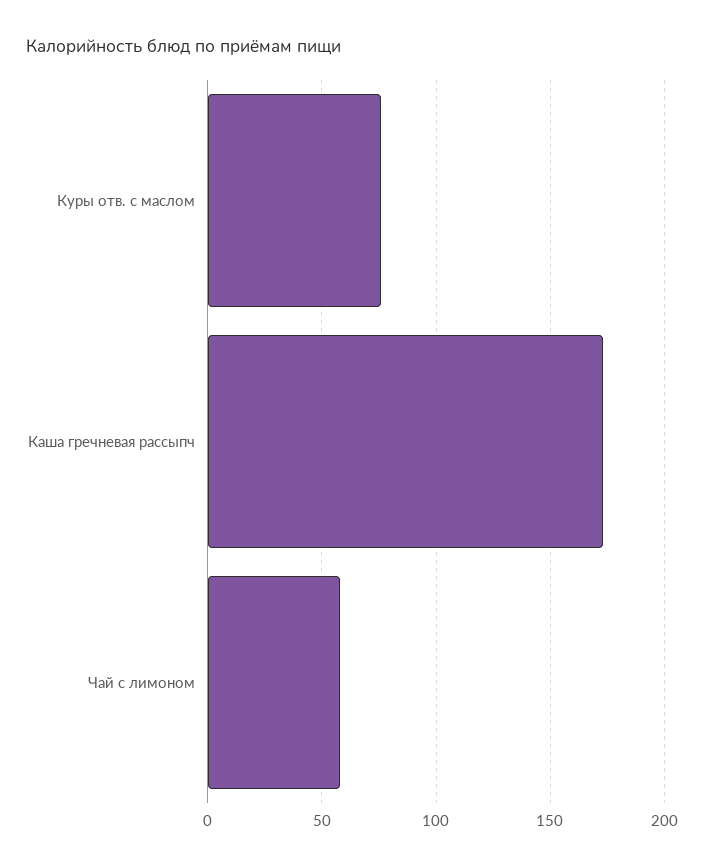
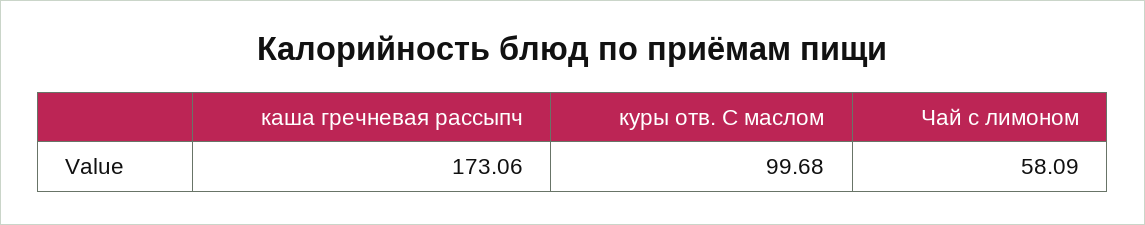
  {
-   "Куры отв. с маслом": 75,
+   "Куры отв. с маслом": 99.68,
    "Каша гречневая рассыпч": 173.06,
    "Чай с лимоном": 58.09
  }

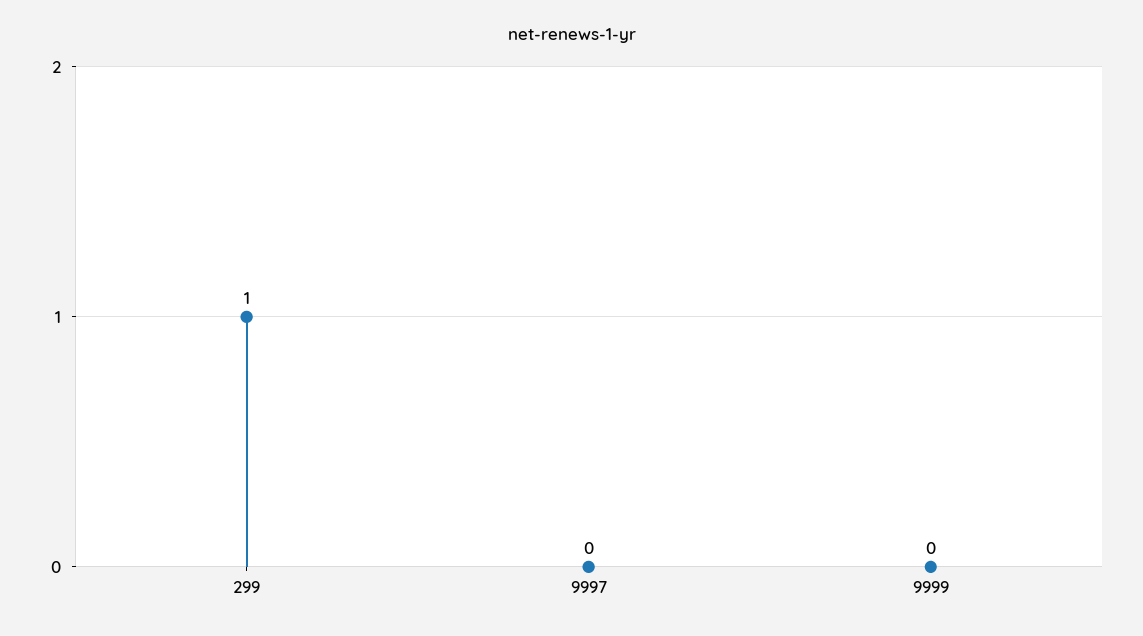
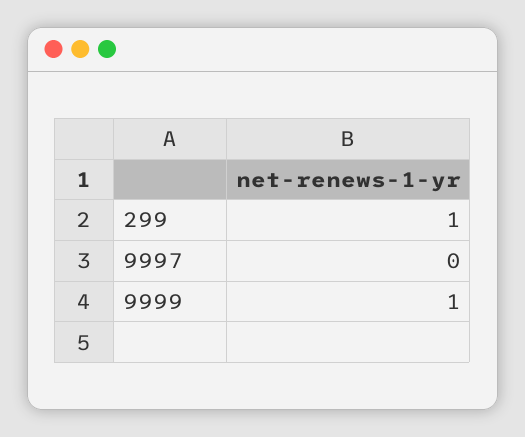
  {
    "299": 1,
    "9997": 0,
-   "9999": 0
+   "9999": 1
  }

WHAT IS NEEDED:
Copy the whole of the material above exactly, and exclude every picture.

SOLUTION:
  {
-   "Куры отв. с маслом": 75,
+   "Куры отв. с маслом": 99.68,
    "Каша гречневая рассыпч": 173.06,
    "Чай с лимоном": 58.09
  }

  {
    "299": 1,
    "9997": 0,
-   "9999": 0
+   "9999": 1
  }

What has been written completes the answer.